Prove that f(x) is uniformly continuous

Question

Show that $f(x)=x^2cos(\frac{1}{x^2})$ on (0,1).

Let $\epsilon > 0$ and $x,y \epsilon (0,1)$. $| f(y) - f(x)| = |y^2cos(\frac{1}{y^2}) - x^2cos(\frac{1}{x^2})|$.

After this I do not know how to proceed.

Answer 1

If you define $f(0) = 0$, you can prove that $f$ is continuous on $[0,1]$.

Answer 2

A common way to show a function is uniformly continuous is to show it is Lipschitz. That is, to show that $|f(x)-f(y)|\leq L |x-y|$ on a set $A$, where $L$ is some constant independent of $x,y$. A common way to show a function is Lipschitz is the use the mean value theorem: $|f(x)-f(y)|=|f'(\xi)||x-y|$. For $1>\eta>0$, show that your function $f(x)$ is Lipschitz on $[\eta, 1)$.
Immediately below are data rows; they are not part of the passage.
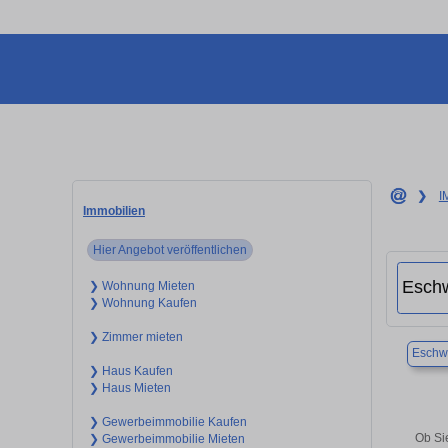
❯
I
Immobilien
Hier Angebot veröffentlichen
❯ Wohnung Mieten
❯ Wohnung Kaufen
❯ Zimmer mieten
Eschwe
❯ Haus Kaufen
❯ Haus Mieten
❯ Gewerbeimmobilie Kaufen
Ob Si
❯ Gewerbeimmobilie Mieten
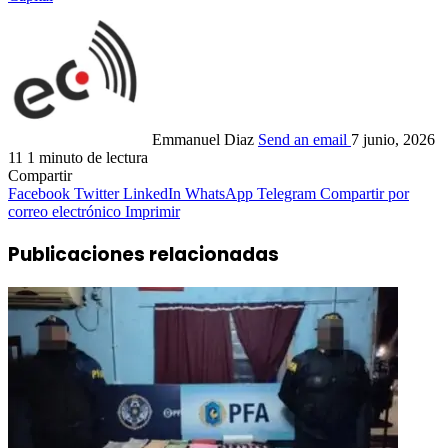
Emmanuel Diaz
Send an email
7 junio, 2026
11
1 minuto de lectura
Compartir
Facebook
Twitter
LinkedIn
WhatsApp
Telegram
Compartir por
correo electrónico
Imprimir
Publicaciones relacionadas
Show also that for $x, y \in (0, \eta]$ that $|f(x)-f(y)|\leq 2 \eta^2$.

Combine both of these facts to show that $f$ is uniformly continuous. (That is, given $\epsilon>0$, pick $\eta>0$ and then pick $\delta > 0$ so that $|f(x)-f(y)|$ is small. You will have to find a way to "bridge the gap" between the intervals $(0, \eta]$ and $(\eta, 1)$. That is, you have to deal with the case $x\in (0, \eta]$ and $y \in (\eta, 1)$. Add and subtract and use the triangle inequality.)

[P.S. If this is homework, please remember to cite all help you receive.]